**Instructions for the task:**
Retype the whole listing below precisely.

**Dataset excerpts:**
"""

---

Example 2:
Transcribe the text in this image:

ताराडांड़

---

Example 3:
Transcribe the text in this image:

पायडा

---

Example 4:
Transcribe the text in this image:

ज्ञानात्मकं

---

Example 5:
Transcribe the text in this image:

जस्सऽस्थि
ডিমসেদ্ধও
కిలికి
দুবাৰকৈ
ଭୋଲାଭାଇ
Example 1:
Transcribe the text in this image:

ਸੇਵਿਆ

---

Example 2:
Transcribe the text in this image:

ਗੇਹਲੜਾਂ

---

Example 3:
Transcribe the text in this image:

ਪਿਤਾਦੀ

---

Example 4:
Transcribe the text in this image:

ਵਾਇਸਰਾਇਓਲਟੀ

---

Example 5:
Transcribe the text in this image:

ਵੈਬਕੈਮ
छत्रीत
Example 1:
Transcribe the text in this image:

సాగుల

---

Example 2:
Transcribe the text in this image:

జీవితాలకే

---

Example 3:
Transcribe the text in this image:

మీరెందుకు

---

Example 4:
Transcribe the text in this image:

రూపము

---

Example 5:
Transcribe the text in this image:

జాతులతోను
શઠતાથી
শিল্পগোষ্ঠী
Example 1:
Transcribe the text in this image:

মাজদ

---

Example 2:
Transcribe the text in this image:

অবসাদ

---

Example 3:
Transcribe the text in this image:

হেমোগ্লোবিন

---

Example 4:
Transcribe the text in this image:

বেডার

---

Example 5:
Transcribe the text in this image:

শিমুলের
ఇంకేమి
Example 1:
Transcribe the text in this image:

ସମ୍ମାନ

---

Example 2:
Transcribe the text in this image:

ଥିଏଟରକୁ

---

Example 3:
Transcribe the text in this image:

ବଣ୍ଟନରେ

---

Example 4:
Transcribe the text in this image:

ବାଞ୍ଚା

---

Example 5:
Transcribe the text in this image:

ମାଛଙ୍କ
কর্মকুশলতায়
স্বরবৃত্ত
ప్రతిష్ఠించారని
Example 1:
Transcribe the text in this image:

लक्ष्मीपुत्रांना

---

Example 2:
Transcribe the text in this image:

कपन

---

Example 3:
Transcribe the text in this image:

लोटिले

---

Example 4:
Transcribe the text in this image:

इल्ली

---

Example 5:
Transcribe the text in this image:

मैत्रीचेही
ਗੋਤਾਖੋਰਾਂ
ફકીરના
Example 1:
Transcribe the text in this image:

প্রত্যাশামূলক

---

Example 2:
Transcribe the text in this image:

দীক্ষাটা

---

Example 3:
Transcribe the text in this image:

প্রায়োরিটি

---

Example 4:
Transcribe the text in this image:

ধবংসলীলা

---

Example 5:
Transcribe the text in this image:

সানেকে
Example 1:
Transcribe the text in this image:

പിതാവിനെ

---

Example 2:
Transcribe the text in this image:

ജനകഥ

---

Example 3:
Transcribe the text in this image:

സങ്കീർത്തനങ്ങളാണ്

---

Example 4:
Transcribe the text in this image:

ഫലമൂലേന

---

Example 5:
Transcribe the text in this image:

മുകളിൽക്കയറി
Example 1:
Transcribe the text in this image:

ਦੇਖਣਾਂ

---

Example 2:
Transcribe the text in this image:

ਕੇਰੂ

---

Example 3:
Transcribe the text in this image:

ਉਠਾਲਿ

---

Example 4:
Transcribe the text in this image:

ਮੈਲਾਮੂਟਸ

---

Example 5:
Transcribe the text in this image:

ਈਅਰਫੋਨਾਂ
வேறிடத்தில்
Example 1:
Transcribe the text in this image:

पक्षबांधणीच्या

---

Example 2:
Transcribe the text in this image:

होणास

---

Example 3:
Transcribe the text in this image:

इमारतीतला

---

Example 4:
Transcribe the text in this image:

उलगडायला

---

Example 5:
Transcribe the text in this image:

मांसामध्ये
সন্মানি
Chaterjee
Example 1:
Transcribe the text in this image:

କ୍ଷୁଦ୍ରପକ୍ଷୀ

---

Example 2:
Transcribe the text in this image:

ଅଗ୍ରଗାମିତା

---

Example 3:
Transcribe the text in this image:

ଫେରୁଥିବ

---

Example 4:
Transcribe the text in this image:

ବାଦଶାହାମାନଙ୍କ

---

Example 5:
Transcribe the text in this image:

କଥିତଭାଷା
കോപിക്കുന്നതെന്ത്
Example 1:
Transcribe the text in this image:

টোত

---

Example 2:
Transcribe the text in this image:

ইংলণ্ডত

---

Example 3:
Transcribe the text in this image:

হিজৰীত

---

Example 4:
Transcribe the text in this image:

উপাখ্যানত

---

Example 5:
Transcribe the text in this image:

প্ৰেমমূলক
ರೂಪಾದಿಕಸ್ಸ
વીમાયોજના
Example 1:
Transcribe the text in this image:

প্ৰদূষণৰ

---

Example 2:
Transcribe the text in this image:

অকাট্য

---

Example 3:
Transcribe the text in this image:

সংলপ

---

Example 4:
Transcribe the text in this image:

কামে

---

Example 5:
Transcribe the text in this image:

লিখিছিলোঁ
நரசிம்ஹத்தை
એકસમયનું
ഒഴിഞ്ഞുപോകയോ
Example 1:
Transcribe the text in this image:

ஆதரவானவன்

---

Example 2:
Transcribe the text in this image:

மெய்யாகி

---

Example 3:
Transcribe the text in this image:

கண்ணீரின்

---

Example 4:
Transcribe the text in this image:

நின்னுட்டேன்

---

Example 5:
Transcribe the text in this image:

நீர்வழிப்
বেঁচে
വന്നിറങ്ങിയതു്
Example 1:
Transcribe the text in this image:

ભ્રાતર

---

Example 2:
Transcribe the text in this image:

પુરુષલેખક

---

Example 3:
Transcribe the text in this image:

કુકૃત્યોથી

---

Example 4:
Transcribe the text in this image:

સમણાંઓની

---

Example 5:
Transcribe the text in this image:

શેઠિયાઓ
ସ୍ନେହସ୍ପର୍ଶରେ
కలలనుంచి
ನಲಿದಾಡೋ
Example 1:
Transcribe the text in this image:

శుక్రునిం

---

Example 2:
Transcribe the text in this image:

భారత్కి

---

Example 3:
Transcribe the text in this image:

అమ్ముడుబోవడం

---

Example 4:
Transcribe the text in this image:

"""

**Task solution:**
---

Example 2:
Transcribe the text in this image:

ताराडांड़

---

Example 3:
Transcribe the text in this image:

पायडा

---

Example 4:
Transcribe the text in this image:

ज्ञानात्मकं

---

Example 5:
Transcribe the text in this image:

जस्सऽस्थि
ডিমসেদ্ধও
కిలికి
দুবাৰকৈ
ଭୋଲାଭାଇ
Example 1:
Transcribe the text in this image:

ਸੇਵਿਆ

---

Example 2:
Transcribe the text in this image:

ਗੇਹਲੜਾਂ

---

Example 3:
Transcribe the text in this image:

ਪਿਤਾਦੀ

---

Example 4:
Transcribe the text in this image:

ਵਾਇਸਰਾਇਓਲਟੀ

---

Example 5:
Transcribe the text in this image:

ਵੈਬਕੈਮ
छत्रीत
Example 1:
Transcribe the text in this image:

సాగుల

---

Example 2:
Transcribe the text in this image:

జీవితాలకే

---

Example 3:
Transcribe the text in this image:

మీరెందుకు

---

Example 4:
Transcribe the text in this image:

రూపము

---

Example 5:
Transcribe the text in this image:

జాతులతోను
શઠતાથી
শিল্পগোষ্ঠী
Example 1:
Transcribe the text in this image:

মাজদ

---

Example 2:
Transcribe the text in this image:

অবসাদ

---

Example 3:
Transcribe the text in this image:

হেমোগ্লোবিন

---

Example 4:
Transcribe the text in this image:

বেডার

---

Example 5:
Transcribe the text in this image:

শিমুলের
ఇంకేమి
Example 1:
Transcribe the text in this image:

ସମ୍ମାନ

---

Example 2:
Transcribe the text in this image:

ଥିଏଟରକୁ

---

Example 3:
Transcribe the text in this image:

ବଣ୍ଟନରେ

---

Example 4:
Transcribe the text in this image:

ବାଞ୍ଚା

---

Example 5:
Transcribe the text in this image:

ମାଛଙ୍କ
কর্মকুশলতায়
স্বরবৃত্ত
ప్రతిష్ఠించారని
Example 1:
Transcribe the text in this image:

लक्ष्मीपुत्रांना

---

Example 2:
Transcribe the text in this image:

कपन

---

Example 3:
Transcribe the text in this image:

लोटिले

---

Example 4:
Transcribe the text in this image:

इल्ली

---

Example 5:
Transcribe the text in this image:

मैत्रीचेही
ਗੋਤਾਖੋਰਾਂ
ફકીરના
Example 1:
Transcribe the text in this image:

প্রত্যাশামূলক

---

Example 2:
Transcribe the text in this image:

দীক্ষাটা

---

Example 3:
Transcribe the text in this image:

প্রায়োরিটি

---

Example 4:
Transcribe the text in this image:

ধবংসলীলা

---

Example 5:
Transcribe the text in this image:

সানেকে
Example 1:
Transcribe the text in this image:

പിതാവിനെ

---

Example 2:
Transcribe the text in this image:

ജനകഥ

---

Example 3:
Transcribe the text in this image:

സങ്കീർത്തനങ്ങളാണ്

---

Example 4:
Transcribe the text in this image:

ഫലമൂലേന

---

Example 5:
Transcribe the text in this image:

മുകളിൽക്കയറി
Example 1:
Transcribe the text in this image:

ਦੇਖਣਾਂ

---

Example 2:
Transcribe the text in this image:

ਕੇਰੂ

---

Example 3:
Transcribe the text in this image:

ਉਠਾਲਿ

---

Example 4:
Transcribe the text in this image:

ਮੈਲਾਮੂਟਸ

---

Example 5:
Transcribe the text in this image:

ਈਅਰਫੋਨਾਂ
வேறிடத்தில்
Example 1:
Transcribe the text in this image:

पक्षबांधणीच्या

---

Example 2:
Transcribe the text in this image:

होणास

---

Example 3:
Transcribe the text in this image:

इमारतीतला

---

Example 4:
Transcribe the text in this image:

उलगडायला

---

Example 5:
Transcribe the text in this image:

मांसामध्ये
সন্মানি
Chaterjee
Example 1:
Transcribe the text in this image:

କ୍ଷୁଦ୍ରପକ୍ଷୀ

---

Example 2:
Transcribe the text in this image:

ଅଗ୍ରଗାମିତା

---

Example 3:
Transcribe the text in this image:

ଫେରୁଥିବ

---

Example 4:
Transcribe the text in this image:

ବାଦଶାହାମାନଙ୍କ

---

Example 5:
Transcribe the text in this image:

କଥିତଭାଷା
കോപിക്കുന്നതെന്ത്
Example 1:
Transcribe the text in this image:

টোত

---

Example 2:
Transcribe the text in this image:

ইংলণ্ডত

---

Example 3:
Transcribe the text in this image:

হিজৰীত

---

Example 4:
Transcribe the text in this image:

উপাখ্যানত

---

Example 5:
Transcribe the text in this image:

প্ৰেমমূলক
ರೂಪಾದಿಕಸ್ಸ
વીમાયોજના
Example 1:
Transcribe the text in this image:

প্ৰদূষণৰ

---

Example 2:
Transcribe the text in this image:

অকাট্য

---

Example 3:
Transcribe the text in this image:

সংলপ

---

Example 4:
Transcribe the text in this image:

কামে

---

Example 5:
Transcribe the text in this image:

লিখিছিলোঁ
நரசிம்ஹத்தை
એકસમયનું
ഒഴിഞ്ഞുപോകയോ
Example 1:
Transcribe the text in this image:

ஆதரவானவன்

---

Example 2:
Transcribe the text in this image:

மெய்யாகி

---

Example 3:
Transcribe the text in this image:

கண்ணீரின்

---

Example 4:
Transcribe the text in this image:

நின்னுட்டேன்

---

Example 5:
Transcribe the text in this image:

நீர்வழிப்
বেঁচে
വന്നിറങ്ങിയതു്
Example 1:
Transcribe the text in this image:

ભ્રાતર

---

Example 2:
Transcribe the text in this image:

પુરુષલેખક

---

Example 3:
Transcribe the text in this image:

કુકૃત્યોથી

---

Example 4:
Transcribe the text in this image:

સમણાંઓની

---

Example 5:
Transcribe the text in this image:

શેઠિયાઓ
ସ୍ନେହସ୍ପର୍ଶରେ
కలలనుంచి
ನಲಿದಾಡೋ
Example 1:
Transcribe the text in this image:

శుక్రునిం

---

Example 2:
Transcribe the text in this image:

భారత్కి

---

Example 3:
Transcribe the text in this image:

అమ్ముడుబోవడం

---

Example 4:
Transcribe the text in this image:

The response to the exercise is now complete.